With nearly 800,000 confirmed cases of COVID-19 and more than 31,000 deaths, Peru has been hit hard by the pandemic. In April, the country’s economy sank by 40% as a lockdown was put in place, part of what President Martin Vizcarra referred to as “the most serious crisis in our history.”
Like many other countries worldwide, cannabis innovators on the ground in Peru believe that the plant could help repair the damage wreaked by the pandemic.
“It would be a great tool to reactivate the economy. After the Covid-19 pandemic it will provide a lot of jobs. We have the perfect climate all along the coast in Peru for cultivating industrial hemp and cannabis in general. So we believe it is an important pillar for the private sector and the government to promote it in order to reactivate the economy,” said Jose Ignacio Escalante, the CEO of Futura Farms, a Cannabis R&D company based in Lima.
In 2017, Peru’s parliament voted 68-to-5 to legalize medical cannabis. Under Peruvian law, people can apply for licenses to work in cannabis production, import and commercialization, or scientific research. Legal medical cannabis sales began in late 2019, but patients have complained of shortages and problems of access, partly due to the fact that there is only one approved, state-run pharmacy in the entire country that can provide medical cannabis products.
And while the country provides great potential for the cultivation and manufacture of hemp, like elsewhere in Latin America, bewildering regulations, bureaucratic red tape, and conservative beliefs and misconceptions about cannabis still hold strong.
“We are banking on R&D as a driver of things but we know this is going to be hard because of 70 years of prohibition and six or seven generations of Peruvians listening to the word ‘no’ to cannabis,” Futura Farms Executive Vice President Raul Injoque said.
Futura Farms was founded in 2019, and since then they have partnered with universities and the private sector to work on research and development products mainly focused on industrial hemp.

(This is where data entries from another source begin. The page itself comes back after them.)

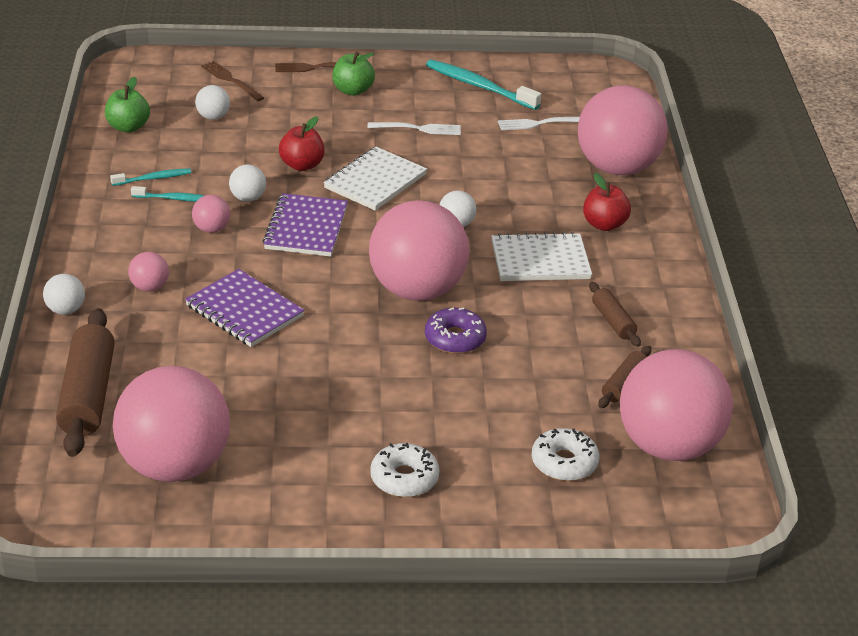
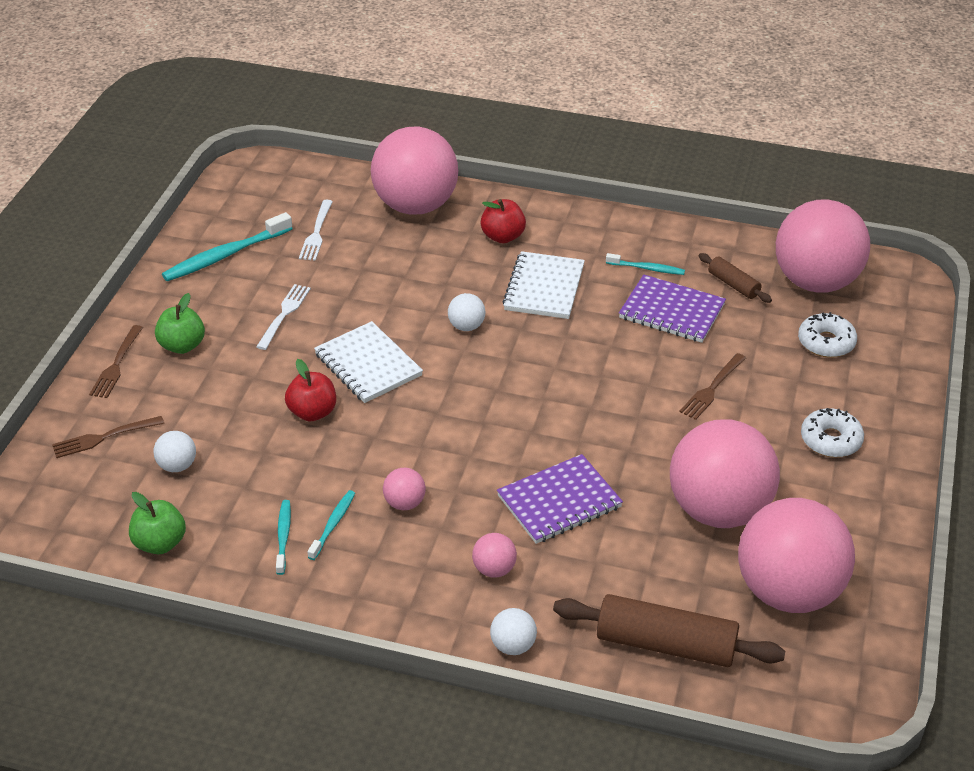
camera: 70 degrees left, 5 degrees up
white ball [229,165,266,202] -> none
purple notebook [263,193,348,257] -> purple notebook moved to [619,275,726,343]
pink ball [369,200,469,301] -> pink ball moved to [670,419,780,528]
purple donut [425,307,487,354] -> none
brown rolling pin [589,282,641,347] -> turquoise toothbrush [606,253,685,275]
none -> brown fork [679,353,746,420]

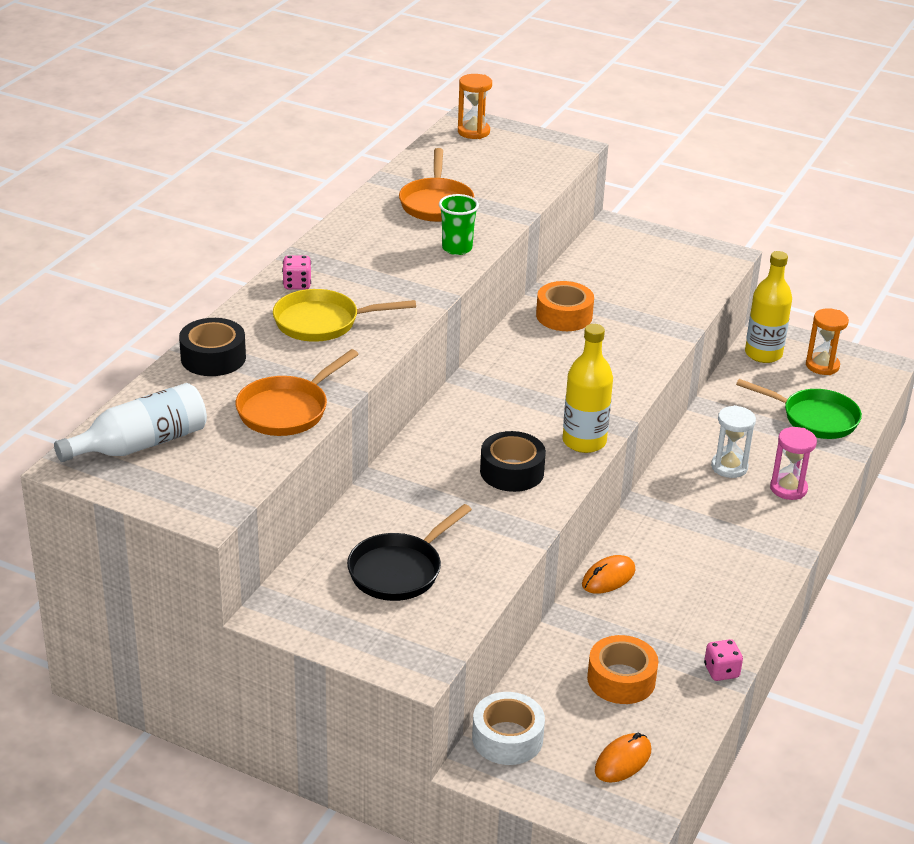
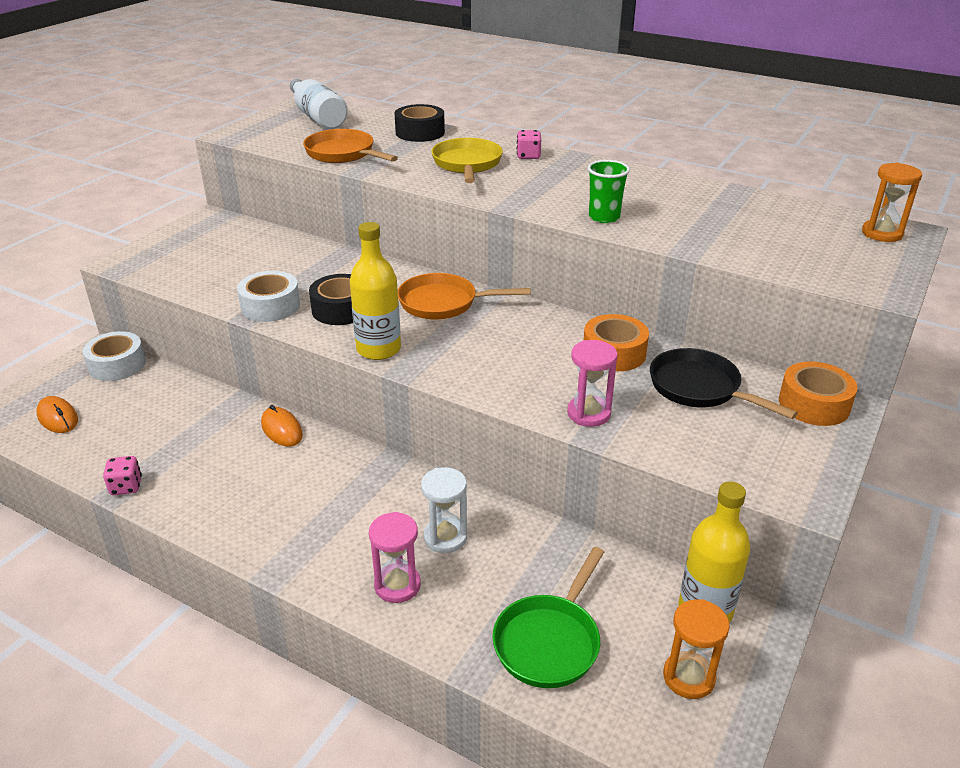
camera: 95 degrees right, 0 degrees up
black pan [347,504,472,601] -> black pan moved to [650,348,798,419]
orange pan [399,148,474,222] -> orange pan moved to [398,273,531,320]
orange tape [587,635,658,704] -> orange tape moved to [779,361,858,426]
none -> white tape [237,271,300,322]
none -> pink hourglass [567,340,618,427]

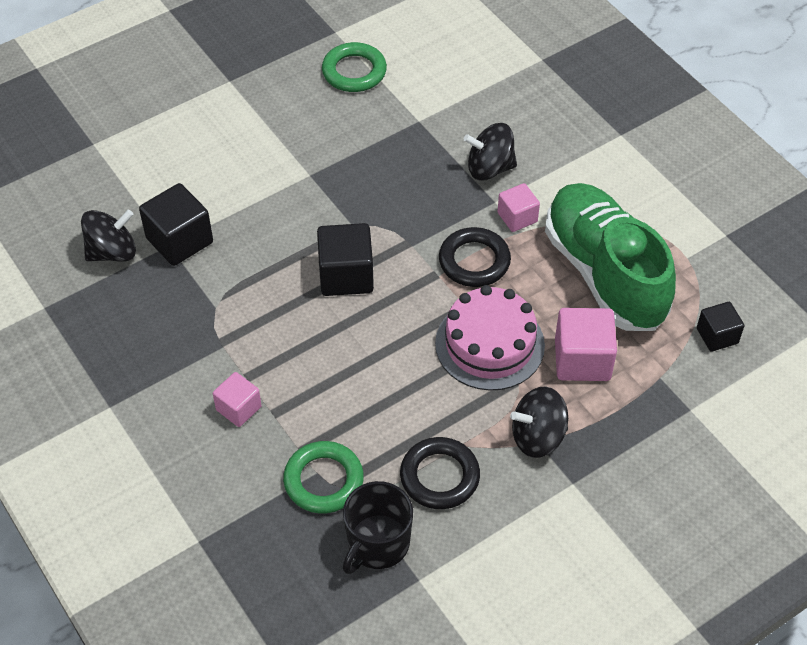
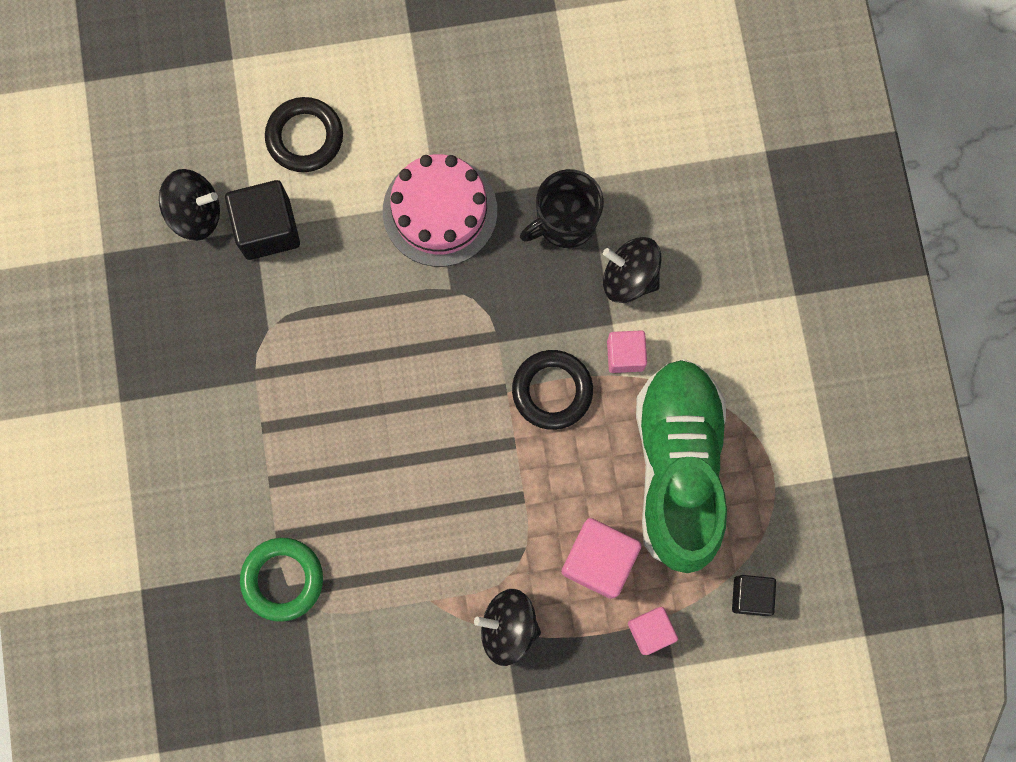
camera: 25 degrees right, 25 degrees up
pink cube [213,372,262,427] -> pink cube moved to [628,607,678,655]
black cube [317,223,374,296] -> none
green ring [322,42,387,92] -> none
black mug [343,481,413,574] -> black mug moved to [520,169,604,248]
black ring [400,437,480,509] -> black ring moved to [265,97,343,172]
pink cake [435,285,545,390] -> pink cake moved to [383,154,497,267]

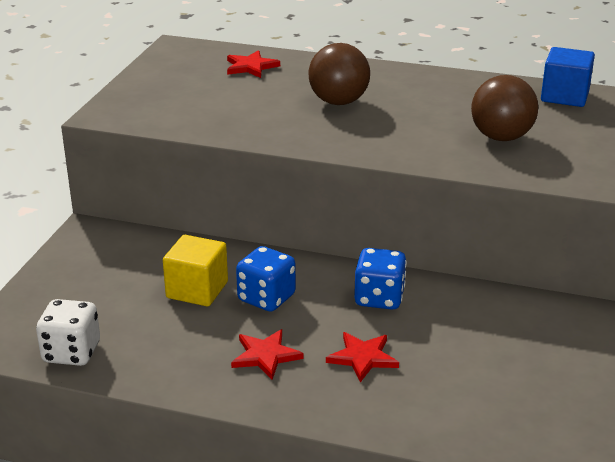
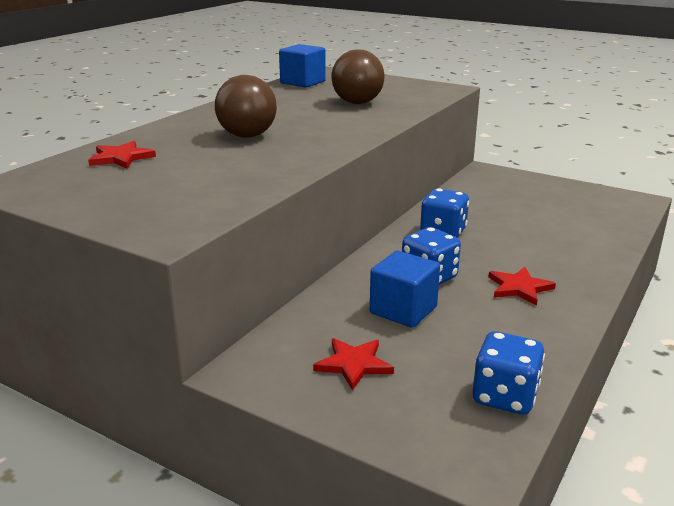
camera: 75 degrees left, 5 degrees down
white dice [36,299,100,366] -> blue dice [473,331,545,415]
yellow cube [163,235,228,306] -> blue cube [370,251,440,328]
red star [326,332,399,382] -> red star moved to [313,338,394,391]

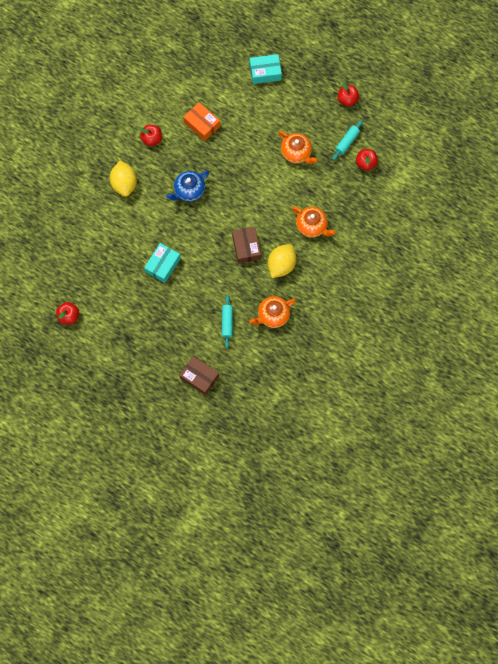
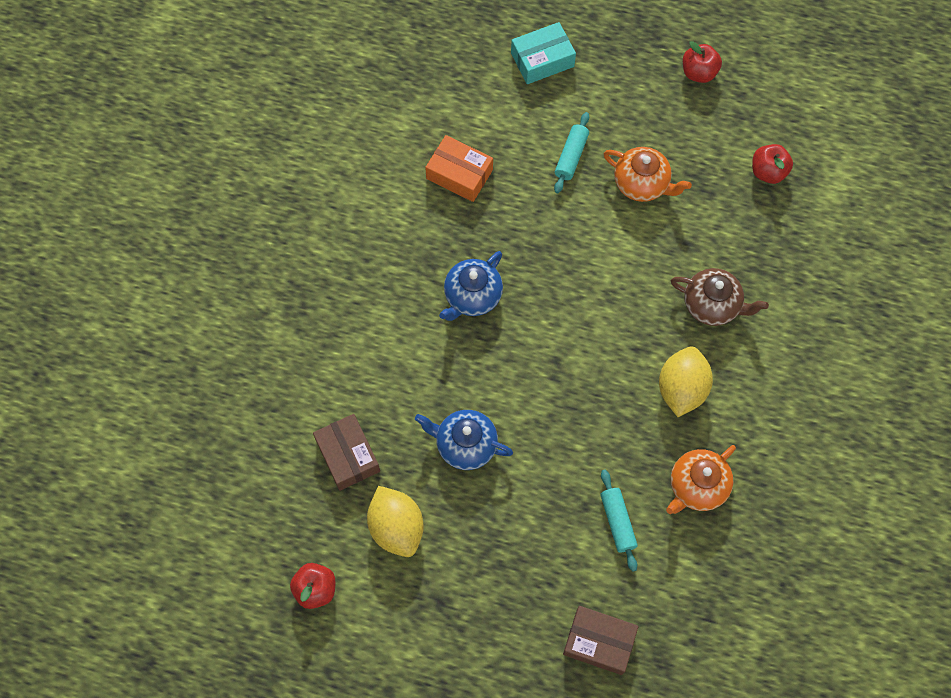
camera: 15 degrees left, 5 degrees down
yellow lemon [110,161,137,197] -> yellow lemon moved to [367,486,424,557]
red apple [140,125,162,146] -> none
turquoise box [144,243,181,283] -> blue teapot [415,410,513,470]
brown box [232,227,261,264] -> brown box moved to [313,414,380,491]
orange teapot [292,207,336,238] -> brown teapot [671,268,769,326]
turquoise rolling pin [332,120,363,161] -> turquoise rolling pin moved to [554,112,589,193]

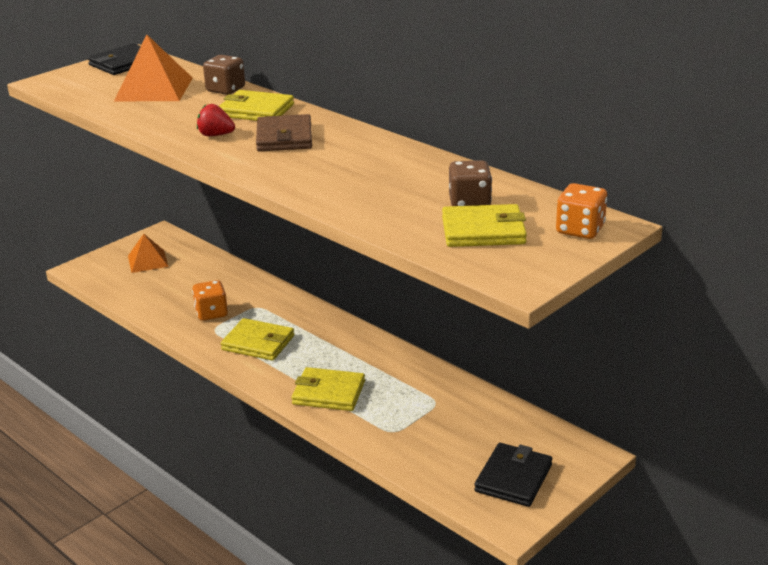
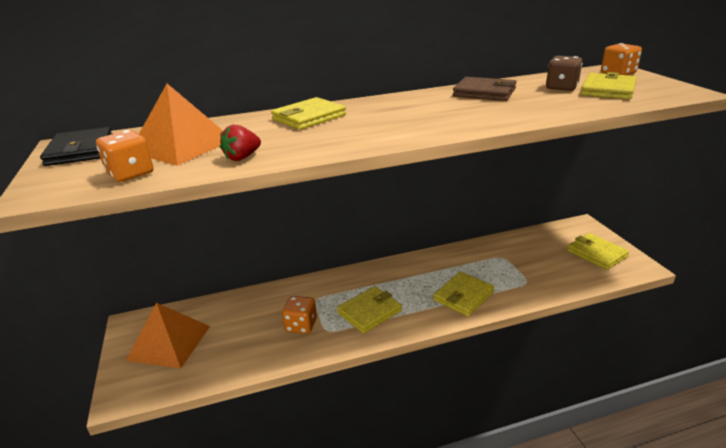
camera: 60 degrees left, 0 degrees up
orange pyramid [128,234,169,273] -> orange pyramid [126,303,210,369], size x1.57
red strawberry [197,104,235,136] -> red strawberry moved to [220,125,261,161]
brown dice [203,55,245,95] -> none
brown wallet [256,114,312,151] -> brown wallet moved to [453,77,517,101]
black wallet [474,443,552,507] -> yellow wallet [567,233,629,270]
none -> orange dice [96,130,154,182]

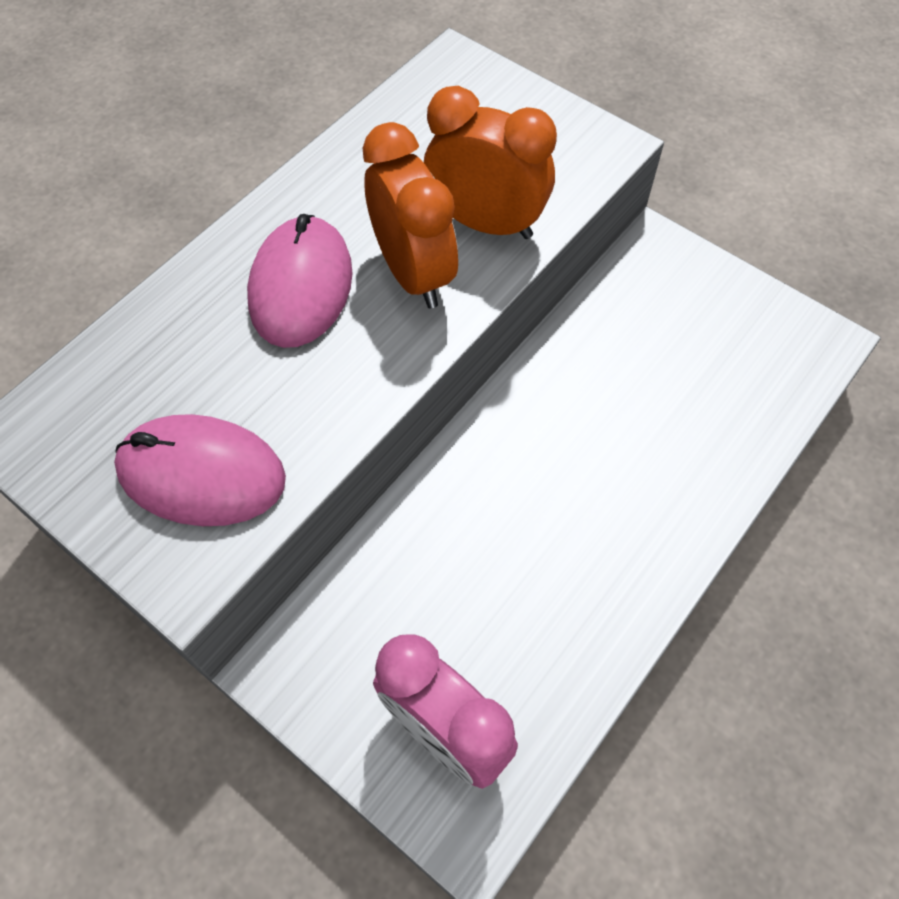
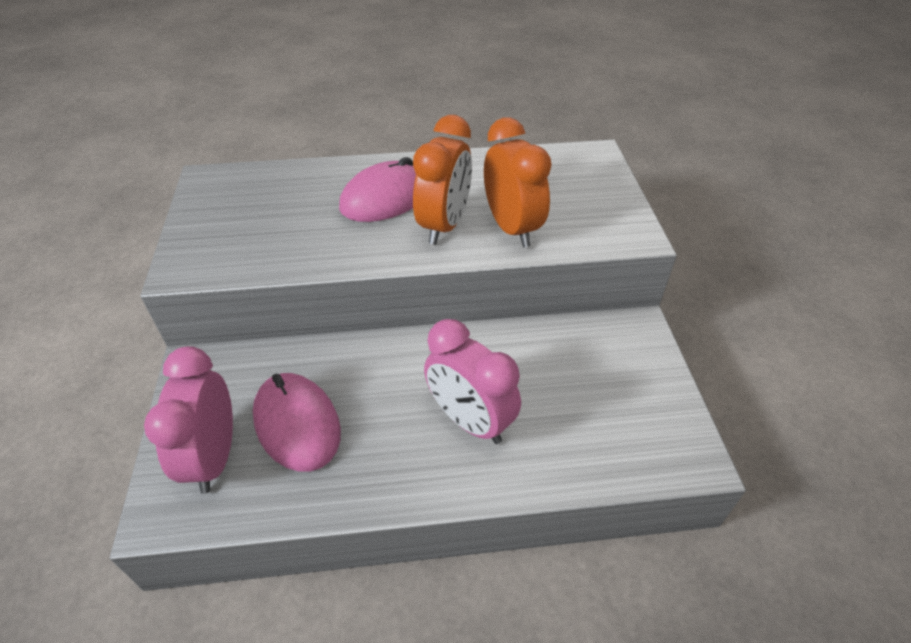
camera: 45 degrees right, 15 degrees down
pink mouse [114,414,286,526] -> pink mouse moved to [253,373,341,472]
none -> pink clock [424,319,521,444]

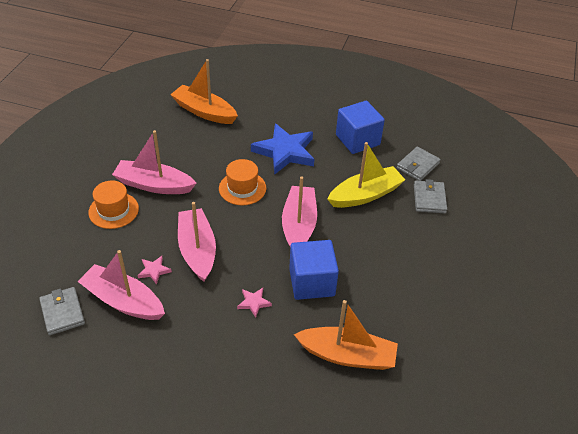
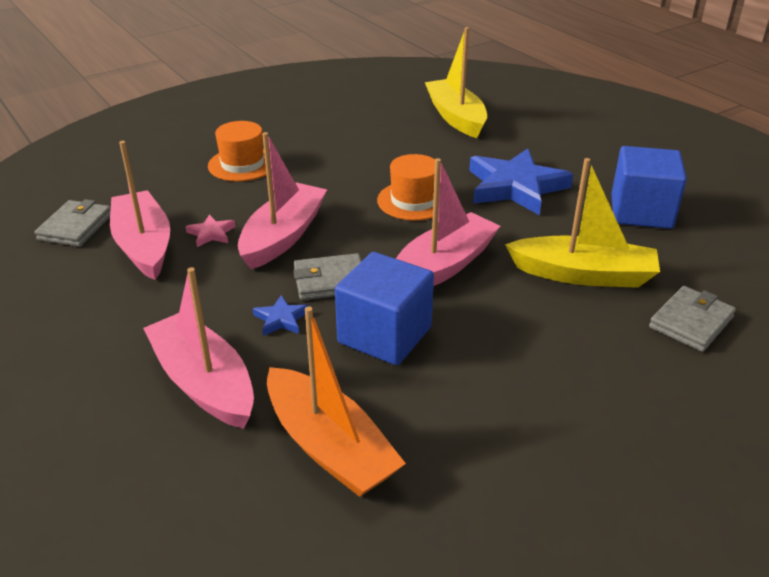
camera: 40 degrees right, 10 degrees down
pink boat [112,130,196,194] -> pink boat moved to [143,267,254,429]
orange boat [170,59,238,124] -> yellow boat [425,27,487,138]
pink star [237,288,272,318] -> blue star [253,295,309,336]
grey wallet [397,147,441,181] -> grey wallet moved to [293,253,362,300]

One of the problems complaticating industrial hemp production in Peru is that under the country’s regulations, after the cannabinoids are extracted the manufacturer is required to incinerate the rest of the plant, including the fiber used to produce industrial hemp products.
“The issue here is that the administration is still thinking that cannabis is a drug so they are reluctant to provide that green light to research and development,” Injoque said, adding that the older generation of Peruvians and the police in particular are still quite conservative regarding cannabis.
“I think that the legal framework is done, now we’re in the learning curve where people need to understand what they are supposed to approve or not,” he stated.
For Escalante, the feeling is that Peru is a country very close to the finish line when it comes to cannabis, it just needs that extra push over the edge.
“We compare it to a pregnancy in the ninth month, we’re already in the hospital, the mother is ready to go into labor and the baby is ready to be born but the nurse and the receptionist are making us sign a lot of paperwork for nothing. There are already companies licensed for distribution and import and applications for research and production, the industry is like 99% there.”
Both Escalante and Injoque believe that industrial hemp could provide a form of employment for a large number of Peruvians, including in some of the country’s more impoverished areas. And in the country’s poor mountain communities, hemp fiber could also provide warm clothing during the bitter winter months, they added.
Escalante explained that growing high-THC cannabis is a slightly more difficult endeavor, in that it’s more complicated and expensive, and requires a much more well-trained hand. He also said he believes that a recreational market will be “years from now” and that with the exception of Uruguay, he doesn’t believe legal, federally regulated cannabis will be a reality across Latin America anytime soon.
They also stated that further research and development of cannabis could not only be a great gift for the people and economy of Peru, it could also help improve our know-how about the countless therapeutic plants that grow within the Peruvian Amazon, which covers more than half of the country’s landmass. And while the countries may still be too conservative, both Escalante and Injoque believe things are moving in the right direction.